(Dataset entries)

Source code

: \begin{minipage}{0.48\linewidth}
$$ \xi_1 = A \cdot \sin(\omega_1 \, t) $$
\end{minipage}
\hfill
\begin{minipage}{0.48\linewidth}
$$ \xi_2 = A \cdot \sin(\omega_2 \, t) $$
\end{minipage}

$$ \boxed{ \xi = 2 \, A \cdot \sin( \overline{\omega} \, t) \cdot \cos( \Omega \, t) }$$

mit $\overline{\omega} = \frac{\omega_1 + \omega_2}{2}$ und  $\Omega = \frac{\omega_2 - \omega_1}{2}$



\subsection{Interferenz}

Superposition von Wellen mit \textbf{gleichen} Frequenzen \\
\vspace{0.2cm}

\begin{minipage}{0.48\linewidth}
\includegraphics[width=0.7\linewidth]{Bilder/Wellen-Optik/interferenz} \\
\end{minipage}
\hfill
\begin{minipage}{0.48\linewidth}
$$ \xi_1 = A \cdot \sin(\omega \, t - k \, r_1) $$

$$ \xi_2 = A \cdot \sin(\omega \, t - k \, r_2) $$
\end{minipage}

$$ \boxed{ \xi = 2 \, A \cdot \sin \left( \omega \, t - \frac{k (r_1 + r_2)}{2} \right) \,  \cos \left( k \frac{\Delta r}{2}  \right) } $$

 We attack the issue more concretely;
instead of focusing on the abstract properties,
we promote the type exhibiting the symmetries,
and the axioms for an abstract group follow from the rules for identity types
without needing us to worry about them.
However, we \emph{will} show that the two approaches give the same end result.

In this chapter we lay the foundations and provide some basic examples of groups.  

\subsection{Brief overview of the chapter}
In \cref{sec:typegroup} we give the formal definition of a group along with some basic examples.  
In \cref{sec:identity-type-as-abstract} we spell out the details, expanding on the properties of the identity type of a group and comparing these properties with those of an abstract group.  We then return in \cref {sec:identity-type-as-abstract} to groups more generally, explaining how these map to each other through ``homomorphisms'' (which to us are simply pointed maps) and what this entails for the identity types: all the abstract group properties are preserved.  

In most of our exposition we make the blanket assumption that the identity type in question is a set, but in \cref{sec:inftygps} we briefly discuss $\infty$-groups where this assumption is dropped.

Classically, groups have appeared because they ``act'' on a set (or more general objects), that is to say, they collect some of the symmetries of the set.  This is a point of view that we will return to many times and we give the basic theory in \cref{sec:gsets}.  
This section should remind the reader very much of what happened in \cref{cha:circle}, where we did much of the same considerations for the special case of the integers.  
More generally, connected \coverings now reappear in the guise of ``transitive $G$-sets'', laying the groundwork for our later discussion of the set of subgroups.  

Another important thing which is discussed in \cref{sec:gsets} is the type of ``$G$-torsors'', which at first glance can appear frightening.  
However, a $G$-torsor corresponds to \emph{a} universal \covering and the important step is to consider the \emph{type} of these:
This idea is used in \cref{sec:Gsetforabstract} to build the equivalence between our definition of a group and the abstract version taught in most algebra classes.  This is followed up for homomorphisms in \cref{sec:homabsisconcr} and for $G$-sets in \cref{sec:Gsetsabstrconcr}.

- _Problem to work on_
Retype the entries above exactly, but only from the line containing "overview of the" through the line containing "In most of our", both included.

- _Exercise result_
\subsection{Brief overview of the chapter}
In \cref{sec:typegroup} we give the formal definition of a group along with some basic examples.  
In \cref{sec:identity-type-as-abstract} we spell out the details, expanding on the properties of the identity type of a group and comparing these properties with those of an abstract group.  We then return in \cref {sec:identity-type-as-abstract} to groups more generally, explaining how these map to each other through ``homomorphisms'' (which to us are simply pointed maps) and what this entails for the identity types: all the abstract group properties are preserved.  

In most of our exposition we make the blanket assumption that the identity type in question is a set, but in \cref{sec:inftygps} we briefly discuss $\infty$-groups where this assumption is dropped.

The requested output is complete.